Shot Velocity Computer
Turning raw sensor waveforms into validated velocity measurements — giving engineers confidence that their Mach 4+ projectiles hit target speeds.
Raw data doesn't answer the question
After each test fire, engineers need to know one critical thing: how fast did the projectile go? The sensors capture voltage waveforms from induction coils along the barrel — but those waveforms don't directly tell you velocity.
Previously, velocity calculation required manual analysis: downloading data, loading it into analysis tools, identifying signal peaks, measuring time deltas, doing the math. It worked, but it was slow and left room for error.
"We'd finish a test and then spend an hour figuring out if it actually worked. By then, the team had moved on mentally — we needed answers faster."
Automated analysis, instant answers
I built the Velocity Computer to automate the entire analysis pipeline — from raw waveform to validated velocity number. The system identifies signal peaks, calculates time-of-flight between sensor pairs, computes velocity, and flags any measurements that look suspicious.
Core Features
- Automatic peak detection in noisy signals
- Velocity calculation at each boost stage
- Visual waveform plots with detected points
- Validation flags (✓ confirmed, ? needs review)

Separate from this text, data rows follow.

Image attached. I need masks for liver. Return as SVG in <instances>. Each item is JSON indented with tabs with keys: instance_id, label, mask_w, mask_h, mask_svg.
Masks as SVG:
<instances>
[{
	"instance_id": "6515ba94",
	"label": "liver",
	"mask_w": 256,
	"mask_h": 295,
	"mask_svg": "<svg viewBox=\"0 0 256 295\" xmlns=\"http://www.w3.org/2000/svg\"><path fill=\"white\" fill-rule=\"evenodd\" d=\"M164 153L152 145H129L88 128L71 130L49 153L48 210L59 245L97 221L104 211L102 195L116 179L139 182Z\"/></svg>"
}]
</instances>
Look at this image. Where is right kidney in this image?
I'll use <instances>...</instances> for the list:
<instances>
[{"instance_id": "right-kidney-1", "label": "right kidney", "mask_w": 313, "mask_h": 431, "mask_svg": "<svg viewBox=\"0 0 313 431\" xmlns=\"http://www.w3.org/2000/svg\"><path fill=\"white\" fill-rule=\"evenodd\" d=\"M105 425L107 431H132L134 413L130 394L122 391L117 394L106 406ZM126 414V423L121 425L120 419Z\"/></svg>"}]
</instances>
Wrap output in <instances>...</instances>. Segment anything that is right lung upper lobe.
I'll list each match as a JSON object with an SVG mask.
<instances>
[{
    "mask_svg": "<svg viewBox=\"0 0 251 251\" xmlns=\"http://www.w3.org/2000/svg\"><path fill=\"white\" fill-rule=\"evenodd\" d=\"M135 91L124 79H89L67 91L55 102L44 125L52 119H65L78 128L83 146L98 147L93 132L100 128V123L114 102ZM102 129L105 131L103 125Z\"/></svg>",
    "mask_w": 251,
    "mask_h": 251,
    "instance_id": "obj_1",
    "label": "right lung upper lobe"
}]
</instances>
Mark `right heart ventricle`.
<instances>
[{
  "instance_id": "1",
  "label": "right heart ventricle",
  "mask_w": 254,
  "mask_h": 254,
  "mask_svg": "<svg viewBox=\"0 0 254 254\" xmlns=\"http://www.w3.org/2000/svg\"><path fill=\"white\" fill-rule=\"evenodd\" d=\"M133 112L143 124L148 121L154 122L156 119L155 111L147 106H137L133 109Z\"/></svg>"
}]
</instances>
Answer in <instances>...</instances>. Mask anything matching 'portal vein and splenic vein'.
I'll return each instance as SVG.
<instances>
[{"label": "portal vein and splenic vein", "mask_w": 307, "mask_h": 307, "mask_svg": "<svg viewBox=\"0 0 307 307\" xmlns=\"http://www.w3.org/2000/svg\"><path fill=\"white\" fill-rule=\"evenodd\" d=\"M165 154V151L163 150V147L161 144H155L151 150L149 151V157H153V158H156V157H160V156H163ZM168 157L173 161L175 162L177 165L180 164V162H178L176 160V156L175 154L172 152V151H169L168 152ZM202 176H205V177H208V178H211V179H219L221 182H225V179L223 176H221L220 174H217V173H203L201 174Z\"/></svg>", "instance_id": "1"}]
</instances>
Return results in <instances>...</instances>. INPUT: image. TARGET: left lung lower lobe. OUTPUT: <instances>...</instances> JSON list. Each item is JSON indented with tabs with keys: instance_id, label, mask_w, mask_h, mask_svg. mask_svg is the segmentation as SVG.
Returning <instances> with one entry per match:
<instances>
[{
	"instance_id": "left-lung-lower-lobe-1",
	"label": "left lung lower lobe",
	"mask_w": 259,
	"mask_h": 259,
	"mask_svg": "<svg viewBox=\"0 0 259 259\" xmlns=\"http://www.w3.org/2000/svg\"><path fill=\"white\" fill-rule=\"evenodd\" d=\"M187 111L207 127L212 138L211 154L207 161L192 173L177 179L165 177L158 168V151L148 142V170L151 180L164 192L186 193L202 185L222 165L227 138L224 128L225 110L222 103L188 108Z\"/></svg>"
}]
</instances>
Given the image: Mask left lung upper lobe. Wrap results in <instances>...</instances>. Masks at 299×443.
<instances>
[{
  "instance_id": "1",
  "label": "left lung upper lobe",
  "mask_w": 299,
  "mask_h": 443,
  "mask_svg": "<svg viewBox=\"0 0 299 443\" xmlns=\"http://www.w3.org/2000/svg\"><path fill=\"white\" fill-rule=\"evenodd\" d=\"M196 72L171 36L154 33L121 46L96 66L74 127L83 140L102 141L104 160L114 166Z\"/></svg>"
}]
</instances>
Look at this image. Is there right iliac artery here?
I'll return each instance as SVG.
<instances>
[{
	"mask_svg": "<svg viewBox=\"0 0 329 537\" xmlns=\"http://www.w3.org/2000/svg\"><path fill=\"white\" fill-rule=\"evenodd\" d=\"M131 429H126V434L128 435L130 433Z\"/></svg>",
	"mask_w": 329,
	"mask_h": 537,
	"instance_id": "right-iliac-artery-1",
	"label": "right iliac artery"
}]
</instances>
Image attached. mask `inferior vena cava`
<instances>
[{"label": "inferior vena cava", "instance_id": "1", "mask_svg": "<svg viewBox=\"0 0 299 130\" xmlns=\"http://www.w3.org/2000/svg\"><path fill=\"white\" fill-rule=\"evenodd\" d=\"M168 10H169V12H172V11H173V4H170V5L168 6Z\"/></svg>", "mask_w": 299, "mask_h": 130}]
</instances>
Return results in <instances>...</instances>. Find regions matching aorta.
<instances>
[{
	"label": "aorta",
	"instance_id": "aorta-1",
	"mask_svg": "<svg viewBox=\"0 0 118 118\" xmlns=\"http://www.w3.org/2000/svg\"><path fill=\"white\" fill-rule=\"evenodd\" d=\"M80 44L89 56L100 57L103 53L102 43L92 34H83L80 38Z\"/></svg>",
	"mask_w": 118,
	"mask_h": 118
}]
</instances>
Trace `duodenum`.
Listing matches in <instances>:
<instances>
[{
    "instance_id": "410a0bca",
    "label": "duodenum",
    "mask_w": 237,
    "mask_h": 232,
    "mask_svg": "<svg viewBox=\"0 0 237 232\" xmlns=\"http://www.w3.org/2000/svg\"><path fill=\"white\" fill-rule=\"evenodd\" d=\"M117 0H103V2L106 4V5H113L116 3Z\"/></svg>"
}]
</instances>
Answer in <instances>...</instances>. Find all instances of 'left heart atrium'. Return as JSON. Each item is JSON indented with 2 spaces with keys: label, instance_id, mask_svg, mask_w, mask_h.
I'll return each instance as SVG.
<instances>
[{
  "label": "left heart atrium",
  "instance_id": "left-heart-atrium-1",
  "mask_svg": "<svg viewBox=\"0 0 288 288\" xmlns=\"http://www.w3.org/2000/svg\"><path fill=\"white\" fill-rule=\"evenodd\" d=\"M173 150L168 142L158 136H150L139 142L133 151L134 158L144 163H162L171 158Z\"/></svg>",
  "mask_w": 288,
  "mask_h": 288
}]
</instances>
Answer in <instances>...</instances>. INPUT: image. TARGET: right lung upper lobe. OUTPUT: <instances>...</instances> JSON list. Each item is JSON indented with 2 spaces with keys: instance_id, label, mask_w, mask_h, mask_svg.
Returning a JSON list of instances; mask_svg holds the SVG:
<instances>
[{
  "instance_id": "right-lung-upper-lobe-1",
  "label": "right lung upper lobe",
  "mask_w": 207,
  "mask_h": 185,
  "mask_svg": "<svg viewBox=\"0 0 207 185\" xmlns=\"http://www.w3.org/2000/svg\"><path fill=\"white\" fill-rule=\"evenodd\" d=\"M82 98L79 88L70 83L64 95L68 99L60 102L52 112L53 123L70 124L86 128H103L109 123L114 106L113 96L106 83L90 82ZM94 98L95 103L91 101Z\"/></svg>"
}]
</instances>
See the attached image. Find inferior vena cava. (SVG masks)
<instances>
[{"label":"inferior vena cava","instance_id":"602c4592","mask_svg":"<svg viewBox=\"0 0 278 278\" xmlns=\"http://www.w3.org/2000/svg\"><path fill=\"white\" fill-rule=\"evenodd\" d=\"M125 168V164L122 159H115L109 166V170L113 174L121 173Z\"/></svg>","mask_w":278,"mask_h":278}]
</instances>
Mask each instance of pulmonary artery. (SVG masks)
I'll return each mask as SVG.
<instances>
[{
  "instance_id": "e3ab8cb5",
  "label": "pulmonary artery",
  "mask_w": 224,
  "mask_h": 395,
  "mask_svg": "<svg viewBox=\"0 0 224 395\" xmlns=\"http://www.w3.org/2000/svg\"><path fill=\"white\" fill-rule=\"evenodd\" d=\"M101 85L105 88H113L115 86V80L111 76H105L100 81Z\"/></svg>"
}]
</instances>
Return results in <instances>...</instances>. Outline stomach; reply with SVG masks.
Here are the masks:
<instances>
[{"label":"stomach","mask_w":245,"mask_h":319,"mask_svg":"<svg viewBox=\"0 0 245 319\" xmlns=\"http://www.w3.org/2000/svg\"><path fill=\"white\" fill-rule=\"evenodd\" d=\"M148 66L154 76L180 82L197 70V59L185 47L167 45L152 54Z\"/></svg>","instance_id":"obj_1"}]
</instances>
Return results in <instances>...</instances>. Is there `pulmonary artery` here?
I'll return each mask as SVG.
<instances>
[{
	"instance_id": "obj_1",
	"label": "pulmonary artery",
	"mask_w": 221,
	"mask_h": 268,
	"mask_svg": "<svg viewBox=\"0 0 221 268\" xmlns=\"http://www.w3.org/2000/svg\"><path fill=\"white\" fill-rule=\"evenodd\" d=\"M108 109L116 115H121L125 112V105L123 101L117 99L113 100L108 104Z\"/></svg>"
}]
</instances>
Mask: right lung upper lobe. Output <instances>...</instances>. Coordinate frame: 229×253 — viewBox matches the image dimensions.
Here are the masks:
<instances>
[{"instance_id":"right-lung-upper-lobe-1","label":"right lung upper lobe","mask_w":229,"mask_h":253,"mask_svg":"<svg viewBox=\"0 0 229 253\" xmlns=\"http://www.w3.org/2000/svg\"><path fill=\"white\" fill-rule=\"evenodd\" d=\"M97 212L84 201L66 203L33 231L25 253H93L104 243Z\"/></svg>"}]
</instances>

- CSV export for further analysis
Signal Processing Decisions
- Dual-threshold peak detection for robustness
- Smoothing filter tuned to expected signal shape
- Outlier detection based on physics constraints
- Color-coded waveforms per sensor pair
From an hour to seconds
The Velocity Computer now runs immediately after each test. Engineers see computed velocities within seconds — with visual confirmation of the waveforms and detected peaks. Suspicious measurements are flagged for manual review, but the 90% of clean data gets validated automatically.
What I learned
Signal processing in the real world is messy. The theoretical algorithm was straightforward — find peaks, measure time, calculate velocity. But real sensor data has noise, dropouts, and edge cases that break naive implementations.
I spent more time on validation and edge cases than on the core algorithm. The goal wasn't just to compute velocities — it was to compute velocities engineers could trust. That meant showing the work, flagging uncertainty, and making it easy to verify results visually.